What to work on
Count the lines in the records below that contain the string "uniqueness", matching case exactly. Reply with the number only.

Working data

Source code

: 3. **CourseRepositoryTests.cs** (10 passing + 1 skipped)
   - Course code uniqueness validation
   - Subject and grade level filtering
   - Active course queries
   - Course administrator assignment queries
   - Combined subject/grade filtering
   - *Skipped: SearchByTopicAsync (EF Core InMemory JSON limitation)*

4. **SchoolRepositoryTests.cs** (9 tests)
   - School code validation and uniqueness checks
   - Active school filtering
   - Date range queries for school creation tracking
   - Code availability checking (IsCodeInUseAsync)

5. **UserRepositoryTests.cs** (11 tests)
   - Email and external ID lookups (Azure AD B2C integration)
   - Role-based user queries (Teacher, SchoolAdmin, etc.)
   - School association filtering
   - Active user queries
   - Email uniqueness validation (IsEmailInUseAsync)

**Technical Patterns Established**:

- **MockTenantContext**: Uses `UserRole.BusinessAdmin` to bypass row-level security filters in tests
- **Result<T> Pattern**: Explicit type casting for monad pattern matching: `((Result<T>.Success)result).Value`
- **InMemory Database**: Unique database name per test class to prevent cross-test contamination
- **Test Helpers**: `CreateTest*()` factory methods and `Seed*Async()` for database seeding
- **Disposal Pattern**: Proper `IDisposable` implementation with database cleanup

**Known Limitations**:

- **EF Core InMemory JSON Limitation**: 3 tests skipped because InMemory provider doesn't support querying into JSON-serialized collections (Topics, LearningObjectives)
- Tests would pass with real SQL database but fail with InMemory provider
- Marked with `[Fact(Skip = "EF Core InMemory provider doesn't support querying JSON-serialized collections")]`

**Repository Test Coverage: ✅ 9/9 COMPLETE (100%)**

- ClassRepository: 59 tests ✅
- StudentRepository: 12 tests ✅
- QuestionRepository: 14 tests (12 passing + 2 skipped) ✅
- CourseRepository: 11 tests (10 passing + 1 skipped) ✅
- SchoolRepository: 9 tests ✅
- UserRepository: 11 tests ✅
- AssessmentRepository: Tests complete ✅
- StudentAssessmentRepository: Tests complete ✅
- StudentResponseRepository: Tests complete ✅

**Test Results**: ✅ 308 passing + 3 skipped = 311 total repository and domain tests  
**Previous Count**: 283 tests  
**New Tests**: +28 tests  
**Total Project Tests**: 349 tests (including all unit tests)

Answer to this exercise
3